14. The method of claim 1 whereby the system processes raw EEG data by referencing sensor data to the average of the mastoid sensor data, low pass and high pass filters the data to retain only EEG data within range of P3 ERP signals of interest, separates target and non-target stimulus responses, bounds the responses to −200 msec before and +800 msec after the stimulus, baseline corrects the post stimulus data to the average of the pre-stimulus data, identifies artifacts such as eye blink and rejects those artifacts, and averages separately the target and non-target data for each sensor.

15. The method of claim 1 whereby the system sorts the averaged target and non-target data for each sensor, to identify the peak target sensor which will have collected the highest amplitude P3 ERP target response, and each epoch (all target and non-target responses recorded by the peak sensor) is used to calculate the confidence level whereby:

a.

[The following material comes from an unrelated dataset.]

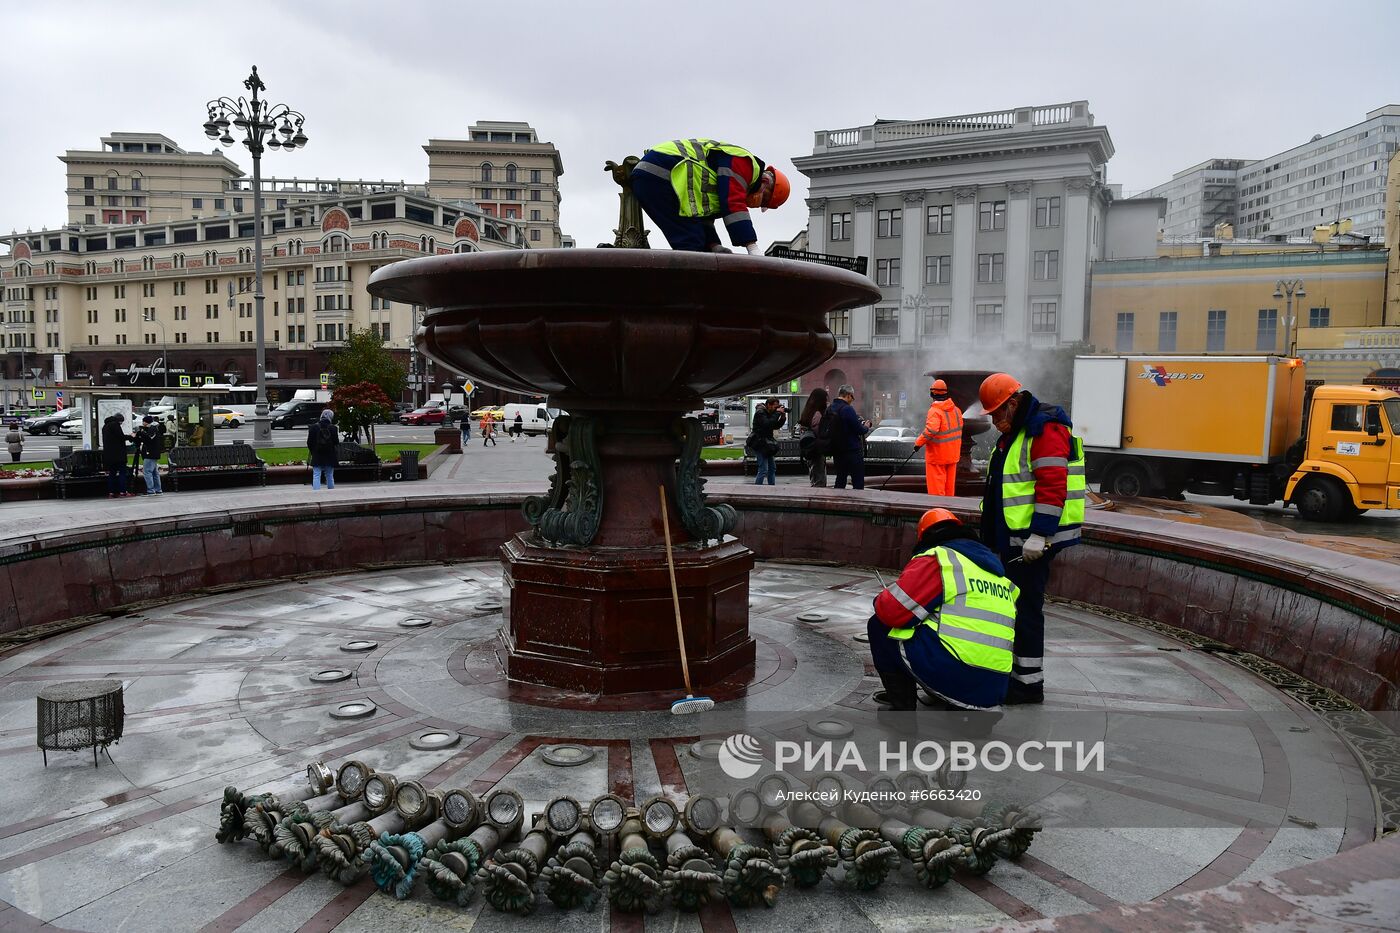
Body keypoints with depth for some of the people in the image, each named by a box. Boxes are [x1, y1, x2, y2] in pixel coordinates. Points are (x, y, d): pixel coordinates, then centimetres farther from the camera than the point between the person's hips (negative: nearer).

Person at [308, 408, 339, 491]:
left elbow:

The selected peak sensor is compared to the same sensor for the non-target data.

b. After the epoch file is extracted, a peak detection algorithm detects the peak of each epoch to create the target sensor marker report

c. The non-target marker report is also generated using the same sensor that was identified as the peak target sensor.

d. Once the target and non-target sensor amplitude reports are generated, any values >50 μV or <−50 μV are thrown out since they are outside the range of P3 ERPs

e. The mean and standard deviation of the peak measurements are calculated

f. A normal distribution, such as Student's t distribution, is used, and starting with the highest confidence level (99.99%) the confidence interval (CI) is generated to determine if the target and non-target confidence intervals (CL) overlap.

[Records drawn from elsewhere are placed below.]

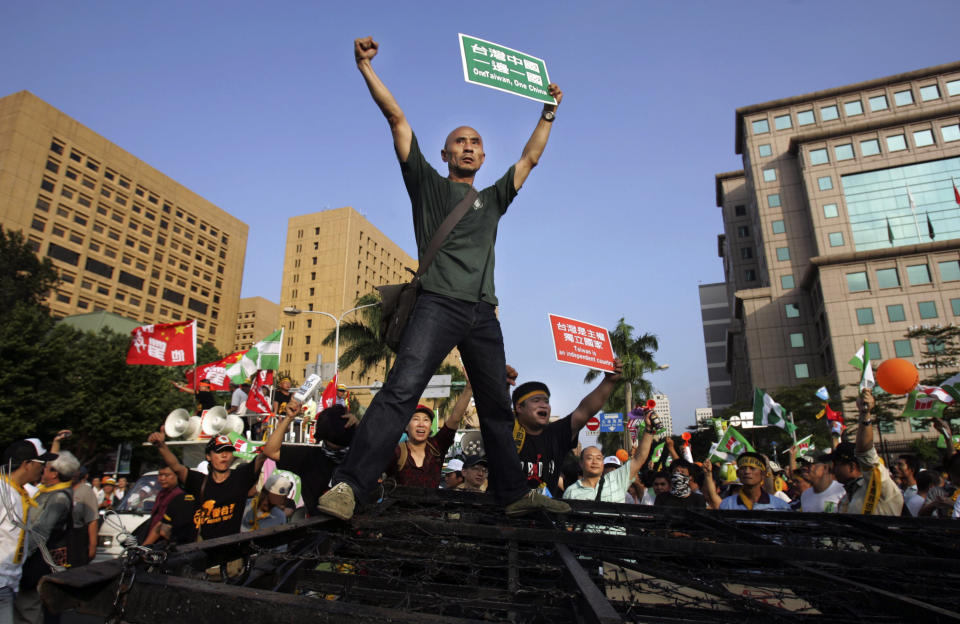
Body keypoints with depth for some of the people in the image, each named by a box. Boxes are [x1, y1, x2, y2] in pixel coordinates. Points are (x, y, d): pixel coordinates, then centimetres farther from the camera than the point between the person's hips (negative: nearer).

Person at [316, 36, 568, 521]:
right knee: (401, 390, -20)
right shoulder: (428, 185, 14)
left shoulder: (493, 200, 25)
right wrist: (366, 69, 4)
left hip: (483, 313, 5)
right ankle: (349, 486, -20)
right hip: (438, 304, -4)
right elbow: (397, 120, 8)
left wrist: (548, 113, 36)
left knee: (497, 408, 7)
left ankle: (514, 494, 16)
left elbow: (530, 158, 33)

g. If there is CI overlap, the CL is recursively decremented until the target and non-target confidence intervals do not overlap, at which point authentication is complete and access is allowed

h. If the and non-target CIs continue to overlap when the CL is down to the system defined lowest permissible CL (e.g. 80%), authentication failed, access denied

16. The method of claim 2 whereby the system measures eye blink using one or more sensors embedded in the cap, located on the scalp near the center of the forehead as an alternative to typical EEG eye blink sensors that are more intrusively placed around the subject's eye.

17. The method according to claim 1 whereby the system dynamically authenticates users after allowing initial access, by intermittently presents either a target or non-target stimuli, and measuring their response throughout the time that the user has access to the system, device, or information

18. The method according to claim 1 whereby the system uses multiple statistical processing methods to rapidly calculate authentication confidence levels including but not limited to:

a. The Primary Peak Sensor Method that identifies the sensor with the peak average target response and uses that single sensor to compare target and non-target responses

b. The Multi-Sensor method that averages data from multiple sensors to improve the SNR

c. The Peak Detection Interval Reduction which is similar to method (a), but narrows the peak detection interval (+/−25 msec) to eliminate non-cognitive ERPs and non-relevant artifacts in the non-target responses. This method narrows the peak detection window with little impact on the average target amplitude, but substantial decreases in average non-target amplitude. This method is used to improve separation of target and non-target confidence intervals. This method provides better results for smaller number of trials and faster authentication.

19. The method of claim 15 whereby the statistical comparison is an authentication confidence level that shows the degree to which the user cognitively recognizes his or her chosen target that is continually calculated and revised in real time, and for authorized users, improves as more stimuli are presented, and either deteriorates or remains constant for an illegitimate user trying to illegally gain access.